L’Empire, la démocratie, le terrorisme
Eric J. Hobsbawm Paris, André Versaille éditeur-Le Monde diplomatique, 2009, 179 p.
L’auteur de l’une des plus roboratives réflexions sur l’émergence des nations et du nationalisme, sur l’apparition et la dégénérescence des empires, puis sur « l’âge des extrêmes » qu’a été le « court xxe siècle » poursuit son œuvre d’historien entamée en 1959 par la publication des Primitifs de la révolte dans l’Europe moderne. Eric Hobsbawm définit son objet dès le préambule : observer, analyser et comprendre la situation du monde au début de ce troisième millénaire en prenant « le plus de recul possible avec l’histoire immédiate pour la replacer dans un contexte plus large et une perspective plus longue ». Celle-ci s’inscrit d’abord dans « la période la plus extraordinaire de l’histoire de l’humanité », le xxe siècle. Ce siècle a conjugué les paradoxes, « alliant des catastrophes humaines sans précédent, une amélioration matérielle substantielle », avec la capacité inédite à transformer la planète sinon à la détruire, et même s’en échapper ». L’historien rappelle aussi son « hostilité à l’impérialisme » et sa « méfiance légitime à l’égard de la mégalomanie, cette maladie des États et des dirigeants qui croient leur pouvoir et leur réussite sans limite ».
Eric Hobsbawm veut éclairer cinq domaines qui marquent le début du troisième millénaire : la question de la guerre et de la paix, le passé et l’avenir des empires mondiaux, la nature et les mutations du nationalisme, l’avenir des démocraties libérales et le problème de la violence politique et du terrorisme. Les réponses s’appuient sur les évènements qui ont découlé de la décision « prise par le gouvernement américain en 2001 de briguer une hégémonie mondiale, en dénonçant les conventions internationales acceptées jusqu’alors, et en se réservant le droit de déclencher des guerres d’agression ou d’autres opérations militaires quand il le souhaite – et de le faire ».
E. Hobsbawm considère que la guerre au xxe siècle ne peut être traitée du point de vue chronologique ou géographique comme une question monolithique.
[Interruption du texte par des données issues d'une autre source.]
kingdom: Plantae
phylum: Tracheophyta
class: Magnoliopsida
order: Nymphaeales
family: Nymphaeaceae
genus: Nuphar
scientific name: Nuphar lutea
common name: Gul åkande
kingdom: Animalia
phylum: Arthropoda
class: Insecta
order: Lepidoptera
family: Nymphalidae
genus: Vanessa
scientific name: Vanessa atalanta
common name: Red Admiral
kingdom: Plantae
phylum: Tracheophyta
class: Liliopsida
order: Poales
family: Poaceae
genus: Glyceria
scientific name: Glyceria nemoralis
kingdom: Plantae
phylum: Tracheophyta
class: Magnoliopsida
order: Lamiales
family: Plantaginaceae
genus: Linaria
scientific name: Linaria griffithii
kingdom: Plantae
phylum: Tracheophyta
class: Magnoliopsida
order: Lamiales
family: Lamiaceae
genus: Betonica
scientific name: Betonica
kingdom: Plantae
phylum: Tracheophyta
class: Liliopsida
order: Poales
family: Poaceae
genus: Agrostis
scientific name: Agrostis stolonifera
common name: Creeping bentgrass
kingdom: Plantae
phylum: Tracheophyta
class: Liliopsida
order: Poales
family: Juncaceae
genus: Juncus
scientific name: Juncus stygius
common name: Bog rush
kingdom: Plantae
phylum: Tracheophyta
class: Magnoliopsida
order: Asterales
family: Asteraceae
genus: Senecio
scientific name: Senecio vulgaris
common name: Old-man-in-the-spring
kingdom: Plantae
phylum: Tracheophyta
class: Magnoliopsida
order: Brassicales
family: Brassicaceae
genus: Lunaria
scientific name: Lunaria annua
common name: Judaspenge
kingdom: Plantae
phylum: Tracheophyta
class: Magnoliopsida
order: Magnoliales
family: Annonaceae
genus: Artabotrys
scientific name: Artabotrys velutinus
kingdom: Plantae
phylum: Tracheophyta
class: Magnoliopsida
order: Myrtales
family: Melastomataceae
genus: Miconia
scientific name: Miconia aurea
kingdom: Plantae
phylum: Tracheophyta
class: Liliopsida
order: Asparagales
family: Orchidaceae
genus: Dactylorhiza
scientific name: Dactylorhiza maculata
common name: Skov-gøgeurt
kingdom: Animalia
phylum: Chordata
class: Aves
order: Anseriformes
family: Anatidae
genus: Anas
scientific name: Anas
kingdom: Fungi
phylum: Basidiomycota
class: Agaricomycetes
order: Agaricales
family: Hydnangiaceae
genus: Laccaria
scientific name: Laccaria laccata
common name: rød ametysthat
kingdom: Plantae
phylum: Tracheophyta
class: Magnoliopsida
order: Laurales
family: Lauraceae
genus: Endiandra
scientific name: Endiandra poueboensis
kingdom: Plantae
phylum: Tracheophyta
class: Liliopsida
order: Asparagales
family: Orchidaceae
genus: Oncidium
Deux périodes majeures peuvent être distinguées : l’ère de la guerre mondiale puis celle de la confrontation entre superpuissances. Les conflits interétatiques ont dominé dans les deux cas. Mais la désintégration de l’URSS a renforcé l’instabilité internationale, accru l’influence des acteurs privés polymorphes sur la scène mondiale, modifié la structure des conflits et amplifié la confusion entre les opérations de guerre et de police, notamment face au terrorisme. Les conventions acceptées dans le cadre du système des puissances ont laissé la place à des confrontations rappelant les « guerres de religions » en Europe. La « mondialisation a progressé dans presque tous les domaines » avec une exception : « les États nations demeurent politiquement et militairement les ultimes autorités effectives ». Parmi la « poignée d’États qui comptent », les « États-Unis sont les plus puissants ». Ce sont eux qui ajoutent le chaos au désordre par leur volonté de maintenir leur hégémonie sur le monde. Mais l’époque de la résolution des conflits par des « redditions inconditionnelles » est aujourd’hui révolue, l’unilatéralisme aussi.
Une seule superpuissance ne peut donc compenser l’absence d’une autorité mondiale, « véritable intermédiaire international, neutre et habilité à prendre des initiatives sans l’autorisation du Conseil de sécurité ». Pour y aboutir il faut repenser les fondements des relations internationales. Concernant la démocratie, celle-ci est irréductible à ses mécanismes électoraux et, encore moins, « exportable ». Ressusciter les « terreurs apocalyptiques » de la guerre froide ne résoudra pas la « véritable crise mondiale dont les nouvelles formes de violence politique sont l’expression ». Il faut contextualiser le terrorisme afin de réduire les grandes nervosités qui s’y trouvent corrélées et notamment l’amalgame avec l’islam. Dans ce domaine, comme en économie d’ailleurs, la politique impériale américaine de l’ère Bush a aggravé les tensions. E. Hobsbawm considère que l’objectif principal, dès lors, est de signifier ses limites à la puissance américaine, bref de « contenir, ou du moins d’éduquer ou de rééduquer les États-Unis ».